The lines from the one containing "focal_35mm: 122" through the last one in the data: please copy those exactly, and only those, without the pictures.

Start of RECORD SET

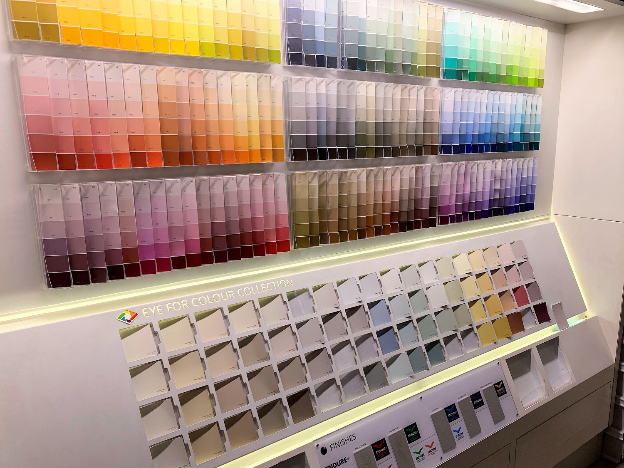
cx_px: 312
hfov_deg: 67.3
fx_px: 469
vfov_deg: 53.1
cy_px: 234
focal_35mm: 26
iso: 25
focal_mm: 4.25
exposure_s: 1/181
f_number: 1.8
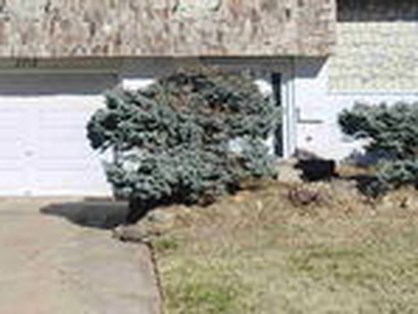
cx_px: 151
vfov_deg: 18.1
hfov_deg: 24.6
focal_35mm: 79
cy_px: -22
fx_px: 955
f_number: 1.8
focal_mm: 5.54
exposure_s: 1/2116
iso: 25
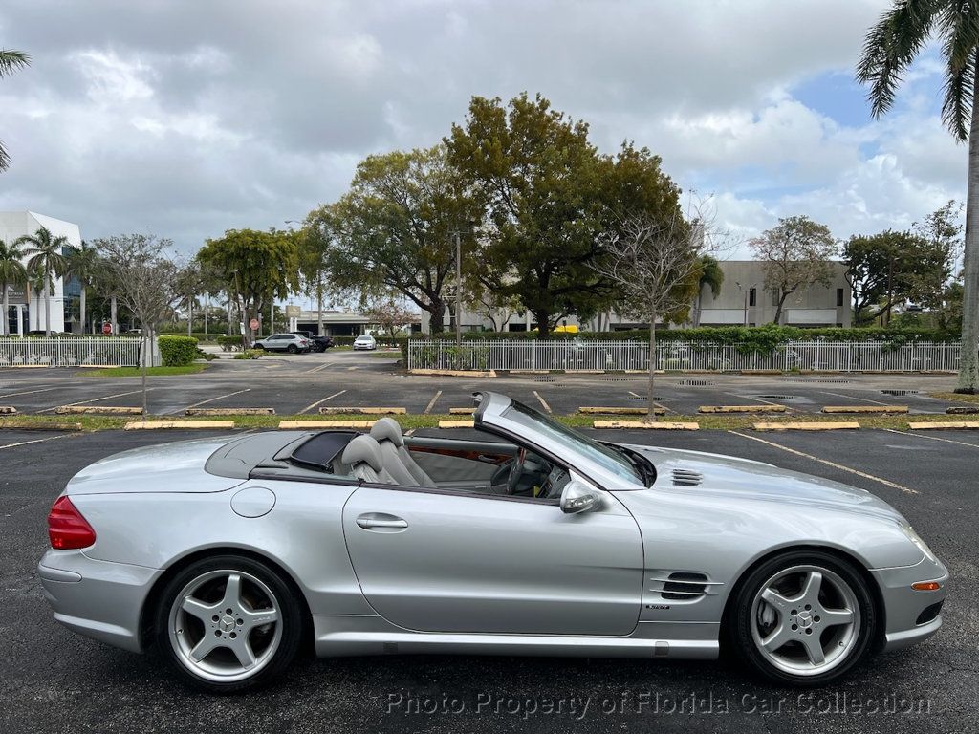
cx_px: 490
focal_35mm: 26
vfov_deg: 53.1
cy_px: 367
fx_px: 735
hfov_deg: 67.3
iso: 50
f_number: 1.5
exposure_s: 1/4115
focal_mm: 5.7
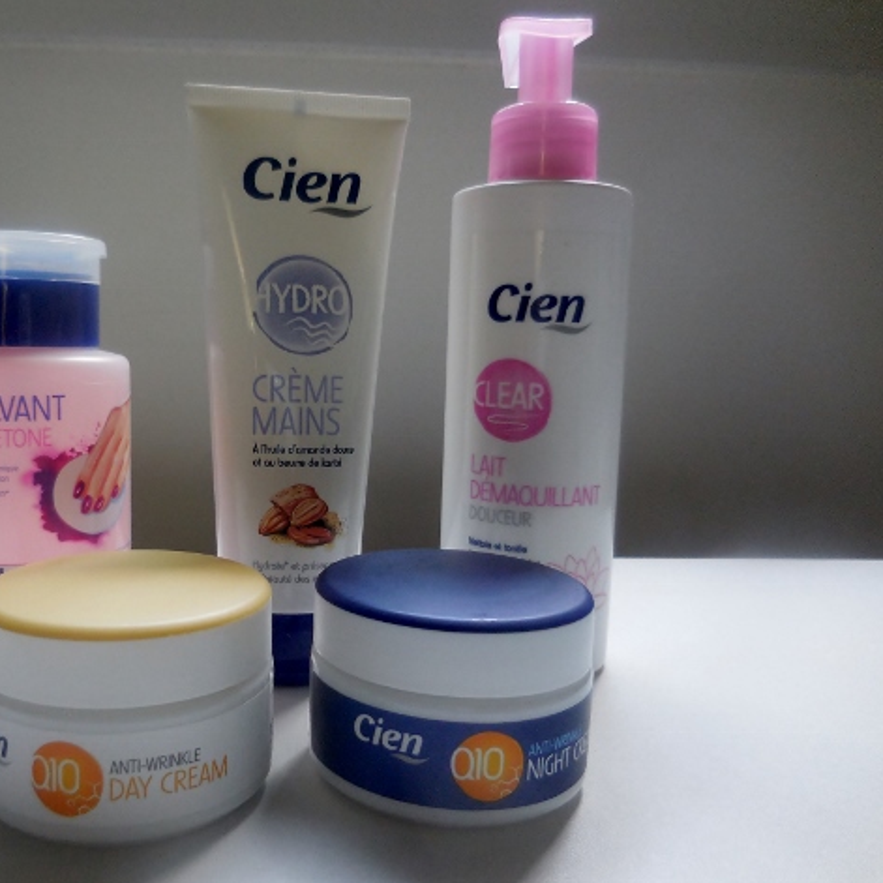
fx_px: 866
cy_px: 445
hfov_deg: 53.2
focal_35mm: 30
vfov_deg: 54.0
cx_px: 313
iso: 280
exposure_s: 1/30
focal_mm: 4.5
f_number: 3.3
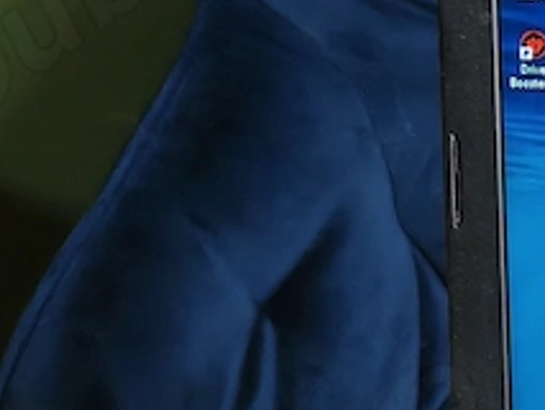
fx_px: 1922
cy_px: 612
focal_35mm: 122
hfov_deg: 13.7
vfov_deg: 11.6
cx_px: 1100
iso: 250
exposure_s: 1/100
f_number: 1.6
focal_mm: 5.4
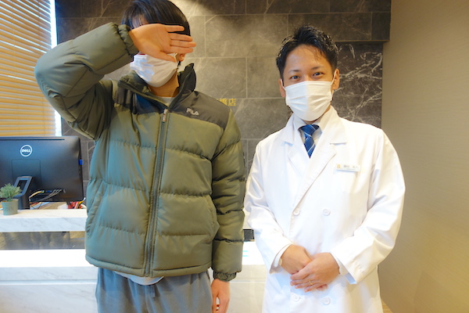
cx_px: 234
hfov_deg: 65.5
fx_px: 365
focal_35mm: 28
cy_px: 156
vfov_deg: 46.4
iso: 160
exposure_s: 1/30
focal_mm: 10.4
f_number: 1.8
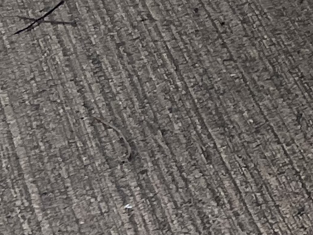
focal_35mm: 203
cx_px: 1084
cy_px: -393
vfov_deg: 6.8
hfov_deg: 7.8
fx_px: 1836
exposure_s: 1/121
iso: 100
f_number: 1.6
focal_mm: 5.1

End of RECORD SET

### RESPONSE
focal_35mm: 122
hfov_deg: 13.7
vfov_deg: 11.6
cx_px: 1100
iso: 250
exposure_s: 1/100
f_number: 1.6
focal_mm: 5.4
cx_px: 234
hfov_deg: 65.5
fx_px: 365
focal_35mm: 28
cy_px: 156
vfov_deg: 46.4
iso: 160
exposure_s: 1/30
focal_mm: 10.4
f_number: 1.8
focal_35mm: 203
cx_px: 1084
cy_px: -393
vfov_deg: 6.8
hfov_deg: 7.8
fx_px: 1836
exposure_s: 1/121
iso: 100
f_number: 1.6
focal_mm: 5.1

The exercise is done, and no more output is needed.